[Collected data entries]
——————

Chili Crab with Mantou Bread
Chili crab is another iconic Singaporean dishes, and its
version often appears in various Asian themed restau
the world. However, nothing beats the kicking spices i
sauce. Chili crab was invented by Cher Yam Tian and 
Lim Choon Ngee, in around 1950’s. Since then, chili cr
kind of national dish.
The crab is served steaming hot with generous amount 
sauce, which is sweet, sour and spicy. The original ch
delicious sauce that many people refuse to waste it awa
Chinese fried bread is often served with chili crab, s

——————

Restate the records above word for word.

TASK SOLUTION
Chili Crab with Mantou Bread
Chili crab is another iconic Singaporean dishes, and its
version often appears in various Asian themed restau
the world. However, nothing beats the kicking spices i
sauce. Chili crab was invented by Cher Yam Tian and 
Lim Choon Ngee, in around 1950’s. Since then, chili cr
kind of national dish.
The crab is served steaming hot with generous amount 
sauce, which is sweet, sour and spicy. The original ch
delicious sauce that many people refuse to waste it awa
Chinese fried bread is often served with chili crab, s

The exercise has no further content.